To do: Please pull out every line in the items below that contains the word "What", and copy each one unchanged.

Data provided:
····················
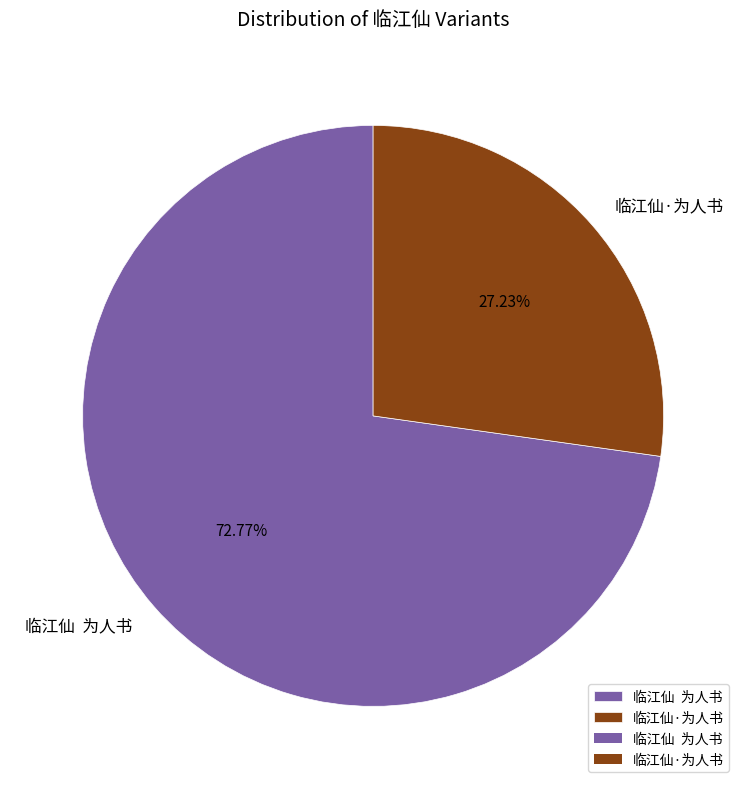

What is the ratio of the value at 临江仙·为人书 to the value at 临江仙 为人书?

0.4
····················
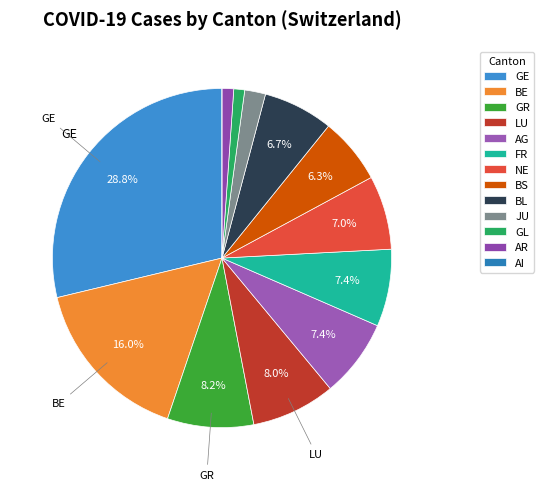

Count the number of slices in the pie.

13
····················
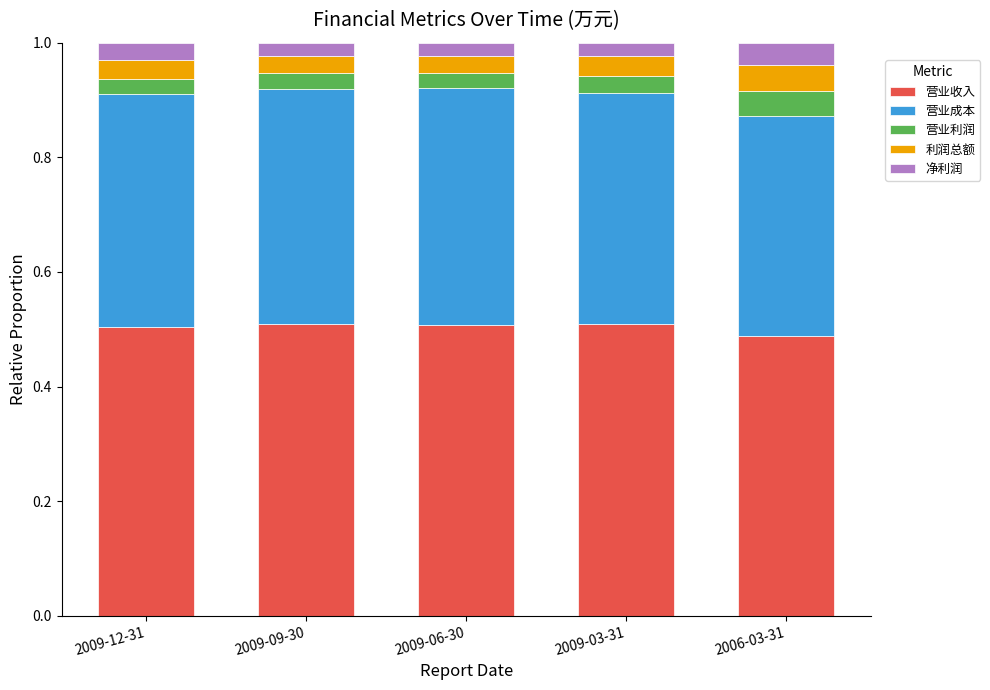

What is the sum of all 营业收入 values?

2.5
····················
Task output:
What is the ratio of the value at 临江仙·为人书 to the value at 临江仙 为人书?
What is the sum of all 营业收入 values?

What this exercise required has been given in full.